Flexible einsetzbare Ressourcen
WuWIT hat sich mit Lupus & Company zu einer Kooperation zusammengeschlossen und Shoring Experts gegründet. Ein typischer Anwendungsfall ist folgender: Ein Unternehmen will eine Bestandslösung erneuern und muss gleichzeitig transformieren, aber mit dem bestehenden Team auch das laufende Geschäft sauber abbilden, was anstrengend genug ist. „Wir helfen, kurzfristig flexibel Ressourcen mit dem entsprechenden Know-how aufzubauen“, erklärt Wehr. „Wir unterstützen unsere Kunden dabei, die passenden Modelle zu finden, um gleichzeitig kosteneffizient und lieferfähig zu bleiben.“ Die Digitalisierung, der demografische Wandel und der Bedarf an IT-Expertise wird in allen Branchen zunehmen, und damit werden Fachkräftemangel und Kostendruck weiter steigen.

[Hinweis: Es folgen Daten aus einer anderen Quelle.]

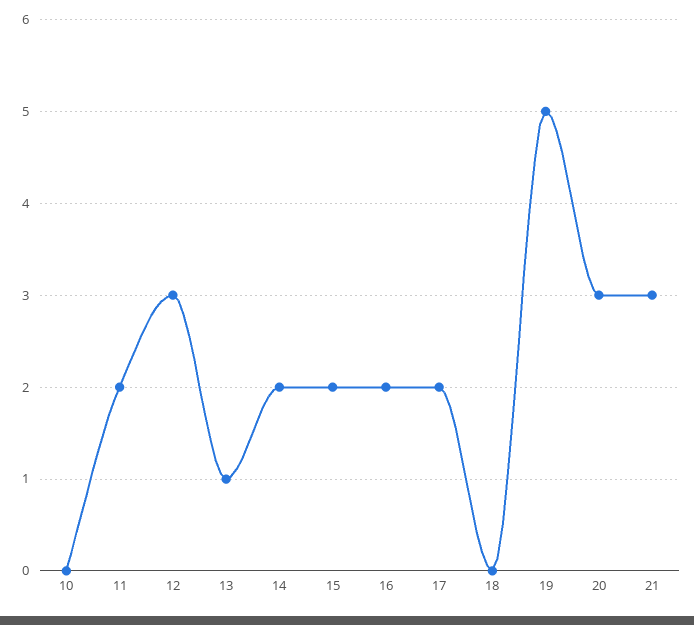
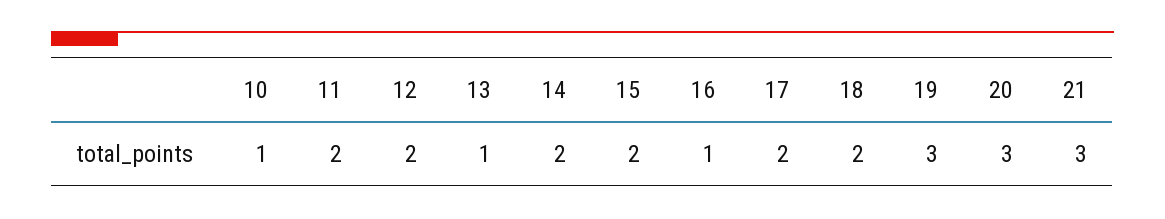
10: 0 -> 1
12: 3 -> 2
16: 2 -> 1
18: 0 -> 2
19: 5 -> 3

Shoring Experts will mittelständischen Unternehmen neue Wege und Lösungen aufzeigen, um im Wettbewerb mit großen Unternehmen standhaft zu bleiben. „Wir erstellen und gestalten Zusammenarbeitsmodelle mit unseren Kunden und integrieren diese in deren Organisation“, sagt Jan Wilhelm, Co-Gründer von Shoring Experts und Geschäftsführer von Lupus & Company. Nearshoring ist aus seiner Sicht für praktisch alle Unternehmen interessant, die viel mit IT zu tun haben oder sich mit der digitalen Transformation auseinandersetzen müssen. Anders formuliert: Wer sucht derzeit nicht IT-Talente? Im Fokus stehen Firmen, die in hochpreisigen Ländern unterwegs sind und die danach suchen, für sich und ihre Veränderung die richtigen Fachkräfte zu bekommen. „Wir kennen ja die Vorteile der verschiedenen Länder und Partner, sind dabei selbst aber neutral aufgestellt, weil wir natürlich immer versuchen, den Perfect Match für unsere Kunden zu finden“, sagt Wilhelm.

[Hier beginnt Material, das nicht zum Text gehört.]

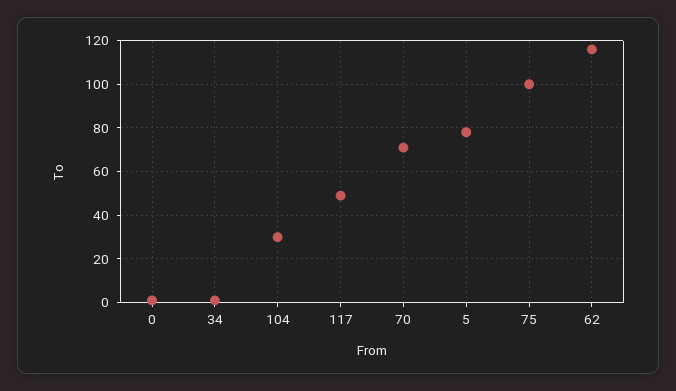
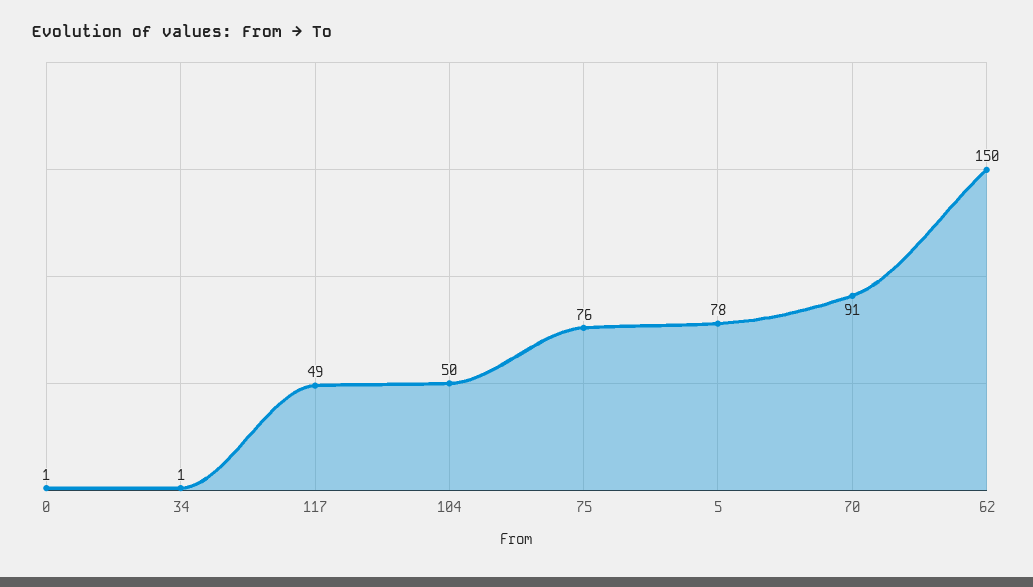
104: 30 -> 50
70: 70 -> 91
75: 100 -> 76
62: 115 -> 150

Erfolgsfaktoren beim Nearshoring
Shoring Experts arbeitet mit Kunden aus unterschiedlichen Branchen und in unterschiedlichen Größen – egal ob kurzfristig einzelne Teams aufgebaut werden müssen oder eine langfristige Sourcing-Strategie entwickelt und umgesetzt werden soll. Jedes Projekt ist individuell, folgende Punkte gilt es immer zu beachten:
1. Integration in die IT-Strategie: Da es eine enorme Menge an Angeboten und Optionen gibt, die sich inhaltlich und qualitativ stark unterscheiden, gilt es, das passende Modell für die jeweilige Heraus- forderung zu definieren. Dabei sollten die Teams aus allen Bereichen den Mehrwert von Nearshoring erkennen und ideal auf die Projekte vorbereitet werden.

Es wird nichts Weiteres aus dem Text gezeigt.